図2図2は、本開示の錠装置100の構成を示すブロック図である。
図3図3は、本開示の収容器10及び錠装置100の断面構成を概念的に示す図である。
図4図4は、本開示の錠装置100の施錠状態における正面図である。
図5図5は、本開示の錠装置100の解錠状態における前方斜視図である。
図6図6は、本開示の錠装置100の錠ユニット120及びその周囲の構成を示す前方斜視図である。
図7図7は、本開示の錠装置100の扉15に対する設置状態を概念的に示す図である。
図8図8は、本開示の錠装置100のバッテリの挿入を概念的に示す図である。
図9図9は、本開示の錠装置100に対する給電状態を概念的に示す図である。
図10図10は、本開示の錠装置100に対する給電状態を概念的に示す図である。
図11図11は、本開示の収容器10及び錠装置100の使用状態の一例を示す図である。
【発明を実施するための形態】
【0010】
添付図面を参照して本開示の様々な実施形態を説明する。なお、図面における共通する構成要素には同一の参照符号が付されている。
【0011】
1.収容器10の概要
図1は、本開示の収容器10及び錠装置100の使用状態の一例を示す図である。具体的には、図1は、収容器10の一例であるロッカーに対して錠装置100が設置された場合の使用状態を示す図である。このような収容器10及び錠装置100は、一例としては下記のように利用される。まず、収容器10の利用者が所持する端末装置300は、当該利用者から当該利用者を識別したり認証したりするための識別情報や、当該収容器10の利用要求の入力を受け付ける。そして、当該入力がなされると、端末装置300は有線又は無線で接続された錠装置100に入力された識別情報や利用要求を送信する。なお、図1に示すように収容器10が複数の区画に分割されている場合、端末装置300は、利用者が所望する区画を指定する情報の入力を受け付け、当該情報も錠装置100に送信することが可能である。また、識別情報、利用要求、区画を指定する情報等は、全て同時に送られる必要はなく、端末装置300の処理の進捗に応じて送信されてもよい。
【0012】
錠装置100は、端末装置300から識別情報、利用要求、区画を指定する情報等を受信すると、受信した情報に基づいて利用者の認証を行う。利用者が正当な権限を有する利用者であると認証されると、錠装置100は、収容器10に対して施解錠処理を実行する。具体的には、錠装置100に含まれる錠ユニットの第1モータを、利用者が手を挿入するための開口を被覆している遮蔽板を開く方向に移動させるために、駆動する。また、錠装置100は、錠装置100に含まれる錠ユニットの第2モータを、収容器10の扉を施錠するためのロック片を解錠する方向に移動させるために、駆動する。これによって、利用者は、開口内に手を挿入して収容器10の扉を例えば前方に引き出すように操作すること可能となる。

練習問題 ::
1. 錠装置に関する提示文では、図1で収容器10の一例として何が挙げられているか。
2. 錠装置に関する提示文の続きを、最後の文の後から書きなさい。
項目はこの作業では使わない。

利用可能なデータ ::
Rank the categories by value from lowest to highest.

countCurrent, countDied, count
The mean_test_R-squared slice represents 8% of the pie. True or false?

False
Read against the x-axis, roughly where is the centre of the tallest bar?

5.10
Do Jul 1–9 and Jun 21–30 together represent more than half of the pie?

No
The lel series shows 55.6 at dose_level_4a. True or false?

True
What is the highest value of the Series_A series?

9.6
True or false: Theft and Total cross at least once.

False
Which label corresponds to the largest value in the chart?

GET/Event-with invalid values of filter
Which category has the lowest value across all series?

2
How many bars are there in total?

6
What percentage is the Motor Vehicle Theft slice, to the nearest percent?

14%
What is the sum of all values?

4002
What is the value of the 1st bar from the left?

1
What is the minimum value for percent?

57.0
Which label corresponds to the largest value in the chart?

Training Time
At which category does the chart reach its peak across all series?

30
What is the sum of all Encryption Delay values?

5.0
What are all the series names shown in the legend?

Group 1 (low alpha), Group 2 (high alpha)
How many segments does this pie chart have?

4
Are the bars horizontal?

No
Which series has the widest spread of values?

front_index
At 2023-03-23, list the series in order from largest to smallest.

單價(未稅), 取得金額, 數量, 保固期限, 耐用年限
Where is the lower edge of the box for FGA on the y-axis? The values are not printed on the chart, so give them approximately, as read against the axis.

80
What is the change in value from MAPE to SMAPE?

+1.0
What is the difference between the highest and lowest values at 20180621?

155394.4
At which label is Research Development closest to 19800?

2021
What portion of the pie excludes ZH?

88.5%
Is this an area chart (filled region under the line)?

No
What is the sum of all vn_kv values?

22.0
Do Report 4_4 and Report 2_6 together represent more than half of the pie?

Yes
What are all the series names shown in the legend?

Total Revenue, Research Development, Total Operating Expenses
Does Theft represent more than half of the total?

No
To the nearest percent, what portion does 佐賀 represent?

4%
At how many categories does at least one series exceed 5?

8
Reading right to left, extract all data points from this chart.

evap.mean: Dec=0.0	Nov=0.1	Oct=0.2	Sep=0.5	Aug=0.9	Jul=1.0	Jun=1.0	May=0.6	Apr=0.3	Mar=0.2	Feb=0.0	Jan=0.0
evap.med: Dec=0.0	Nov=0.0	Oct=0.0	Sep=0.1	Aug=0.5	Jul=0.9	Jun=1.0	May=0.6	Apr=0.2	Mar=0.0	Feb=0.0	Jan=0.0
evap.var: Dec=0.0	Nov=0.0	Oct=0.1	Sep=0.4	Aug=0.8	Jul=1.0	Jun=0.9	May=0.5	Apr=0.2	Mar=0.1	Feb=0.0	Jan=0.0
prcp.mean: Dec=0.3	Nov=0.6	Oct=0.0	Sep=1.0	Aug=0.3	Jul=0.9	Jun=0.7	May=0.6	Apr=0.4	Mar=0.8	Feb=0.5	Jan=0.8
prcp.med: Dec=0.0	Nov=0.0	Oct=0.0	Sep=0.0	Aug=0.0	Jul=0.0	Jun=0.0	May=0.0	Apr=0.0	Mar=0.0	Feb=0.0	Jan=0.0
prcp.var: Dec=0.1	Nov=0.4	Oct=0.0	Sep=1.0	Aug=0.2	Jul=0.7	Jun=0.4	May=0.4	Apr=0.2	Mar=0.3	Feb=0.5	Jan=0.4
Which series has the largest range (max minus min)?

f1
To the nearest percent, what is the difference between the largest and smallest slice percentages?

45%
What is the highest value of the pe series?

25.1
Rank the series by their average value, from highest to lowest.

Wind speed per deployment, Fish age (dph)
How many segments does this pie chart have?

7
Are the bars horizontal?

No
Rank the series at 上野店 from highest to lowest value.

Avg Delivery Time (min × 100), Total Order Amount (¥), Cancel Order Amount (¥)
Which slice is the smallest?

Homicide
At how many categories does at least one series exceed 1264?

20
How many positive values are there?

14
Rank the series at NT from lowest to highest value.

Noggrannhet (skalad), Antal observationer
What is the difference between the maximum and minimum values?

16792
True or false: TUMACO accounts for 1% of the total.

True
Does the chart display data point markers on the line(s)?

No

解答 ::
1. ロッカーである。

2.
【0013】
また、錠装置100は、収容器10の扉が閉じたことが検出されるか、閉じたことが検出されて一定時間以上経過すると、施解錠処理を実行する。具体的には、錠装置100は、利用者が手を挿入するための開口を被覆するための遮蔽板に対して開口を閉じる方向に移動させるために、第1モータを駆動する。また、錠装置100は、収容器10の扉を施錠するためのロック片を施錠する方向に移動させるために、第2モータを駆動する。これによって、収容器10の扉が施錠される。
【0014】
なお、本開示において、収容器10は、内部に物品が収容可能な内部空間を有するものであればいずれでもよい。典型的には、収容器10はロッカーが例として挙げられるが、当然これのみには限られない。収容器10の他の例としては、住居やビル、倉庫などの建造物そのもの、住居やビル、倉庫などの建造物を構成する各部屋、自動車等の車両、金庫、収納棚、収納ボックスなど、種々のものが挙げられる。また、収容器10は、内部に物品が収容可能な内部空間を一つのみ有する場合もあれば、互いに区画された収容室を複数有する場合もある。ここでは、収容室を複数有する場合、複数の収容室を有する収容器全体を指して収容器10と呼ぶこともあれば、収容室一つ一つのことを指して収容器10と呼ぶこともある。
【0015】
また、本開示において、物品は、特定の有体物にのみには限られない。典型的には、物品は利用者の荷物が例として挙げられるが、当然これのみには限られない。物品の他の例としては、金銭、衣服、食品、宝飾品、日用品、書籍、各種装置類、車両など、種々のものが挙げられる。
【0016】
また、本開示において、内部空間及び外部空間は、両空間を区別するための設けた呼称に過ぎない。すなわち、収容器10において物品が収容される側の空間のことを内部空間とし、それ以外の空間を外部空間としたにすぎない。したがって、例えば、住居のある部屋とそれに連続する他の部屋があるとき、ある部屋の内部に物品が収容される場合はその部屋の内部が内部空間となり、それに連続する他の部屋は外部空間となる。しかし、他の部屋の内部に物品が収容される場合はその部屋が内部空間となり、ある部屋が外部空間となることもある。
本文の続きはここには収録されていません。